Let’s say there’s a house available on a street where similar properties sell for £200,000, except this property is in a deplorable state of repair. It’s structurally sound, but every room needs modernising. As a result, it’s been put on the market for £140,000. After some negotiation, a figure of £130,000 is agreed.

Our real estate investor is not looking to live in this property. The goal is to renovate it as quickly as possible and put it back onto the market. This means that decoration can be simple. Minimalist, clean lines throughout will present an attractive blank canvass to those buyers looking to live in the property.

The renovations cost a total of £30,000. To bring about a quick sale, the property is put on the market for £190,000, and a deal is agreed. Before fees, that’s a profit of £30,000 for our real estate investor, which he or she can use to pay off all of the bills which are giving them a bad credit score.

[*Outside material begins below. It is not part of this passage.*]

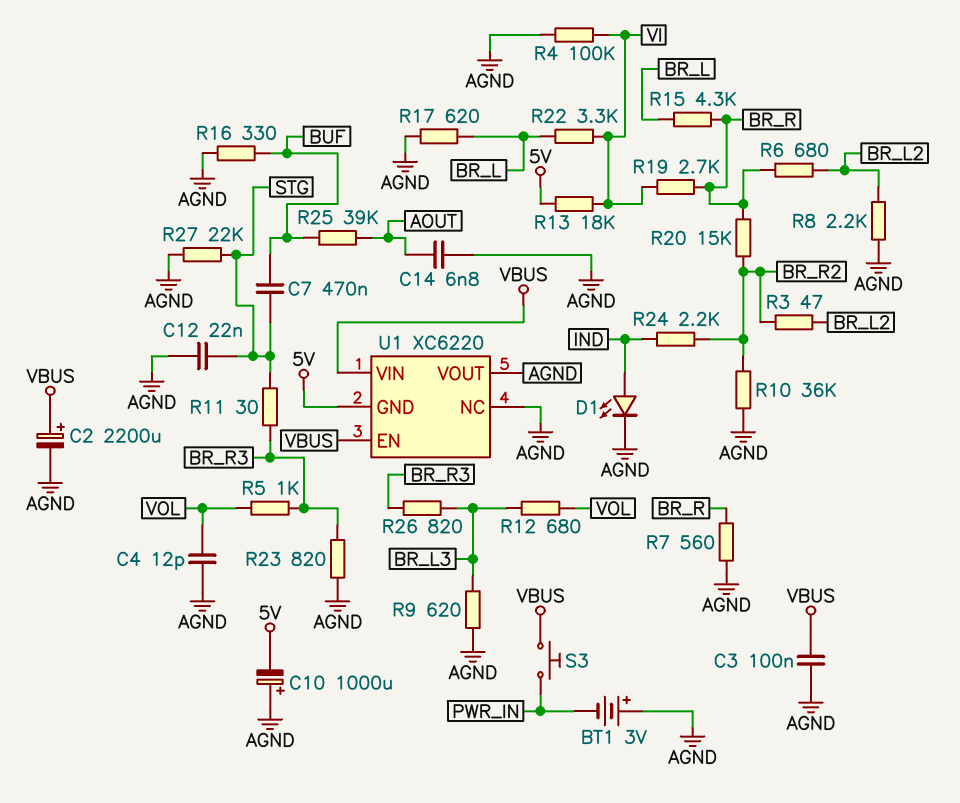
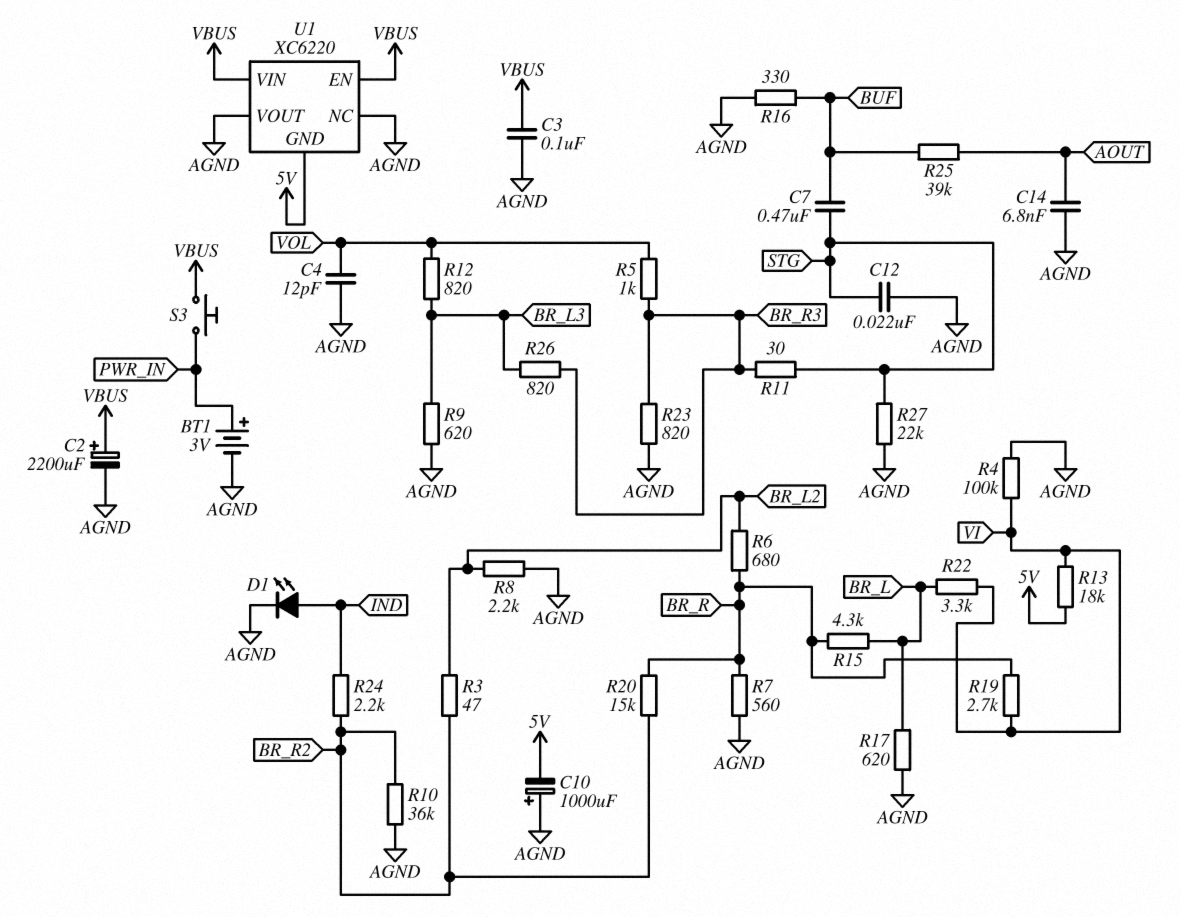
BT1: 3V (plus AGND, minus PWR_IN) -> 3V (plus PWR_IN, minus AGND)
R12: 680 (BR_L3, VOL) -> 820 (BR_L3, VOL)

The P2P lenders are delighted because they will have seen their loans repaid quickly. When our real estate investor is looking for their next project, they will be able to approach more traditional lenders with more confidence and a greater credit score, thus securing their financing at a lower interest rate.

Form a Partnership

Many real estate investors looking to enter the market need to bring something to the table other than money. If we were to take the example above of the property in need of renovation, our investor could seek financing from a partner and agree to tackle the renovations him or herself.

Naturally, if the investor is a builder or decorator by trade, then this could be a very attractive proposition for an investment partner. After all, all renovation work will be done at a cost, thus increasing the profits when the property is completed and sold. The investor could strike up an agreement whereby all of the money saved by not going to external renovation companies could return to them as profit. The partner still gets the majority share, but our investor is amassing some capital with which to finance their next investment.

So is it possible to invest in real estate with no money or bad credit?

The simple answer is that it is possible, but it is by no means a long term solution. The goal of the initial real estate investments is to reverse a bad credit rating and acquire enough funds to be able to embark upon a second, third and fourth investment via more traditional financing routes.

Like any real estate investment, the ultimate plan is to take a long term view of one’s finances. Regularly playing the short game may well yield some benefits, but they may only be 1 or 2% higher than simply leaving the money in the bank, which of course comes with no stress whatsoever.

The short game needs to be seen as the stepping stone to those real estate investors who will struggle to start their portfolio by any of the more traditional means.